Dass der Zinseszins-Effekt nicht nur für Vermögensbildung relevant ist, sondern auch in die andere Richtung bei der Ver- und Überschuldung wirkt, haben die Lernenden danach zügig herleiten können, weil sie die dahinterliegenden Strukturen exponentieller Prozesse eigenständig berechnet, graphisch veranschaulicht und so hinreichend durchdrungen haben.

Die exemplarische Szene aus unserer Unterrichtserfahrung zeigt: Wer die wirksame Kraft hinter dem Zinseszinseffekt, also exponentielles Wachstum, verstanden hat, denkt auch auf makroökonomischer Ebene anders über Altersvorsorge, über Staatsverschuldung, inflationsbedingte Kaufkraftverluste oder den globalen CO2-Verbrauch nach und versteht, warum Klimaschutz heute zwar 1 % der weltweiten Wirtschaftsleistung kostet, Nichtstun jedoch fünf bis zwanzig Mal so viel kosten würde (Stern, 2007).

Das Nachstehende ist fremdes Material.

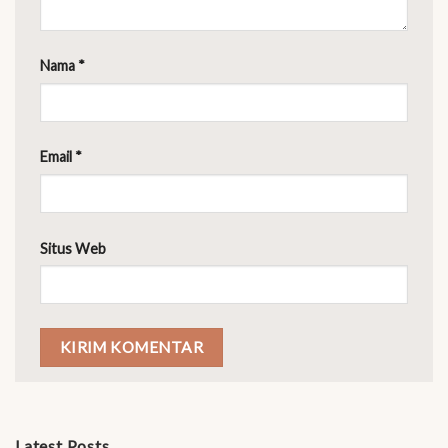
Nama
*
Email
*
Situs Web
Latest Posts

Genau darin liegt der besondere Wert des Wirtschaftsunterrichts: Er vermittelt nicht nur Wissen über Märkte, Geld oder Konsum, sondern hilft jungen Menschen, gesellschaftliche Entwicklungen in ihren langfristigen Wirkungen zu verstehen, Risiken realistischer einzuschätzen und politische wie persönliche Entscheidungen reflektierter zu beurteilen.

Die Frage der Schülerin, warum ihr das niemand früher erklärt hat, verdient eine ehrliche Antwort: Sie hat Glück, denn ob jemand in Deutschland ökonomische Grundbildung erfährt, hängt davon ab, in welchem Bundesland, in welcher Schulform und bei welcher Lehrkraft man landet. Eine verlässliche Verankerung in den Lehrplänen gibt es nämlich nicht. Zudem wird das Fach häufig von Lehrkräften unterrichtet, die dafür nicht oder nicht vollständig ausgebildet wurden. Dazu aber später mehr. Zunächst ist die entscheidendere Frage: Was könnte dieser Unterricht leisten, wenn er die Chance dazu bekäme?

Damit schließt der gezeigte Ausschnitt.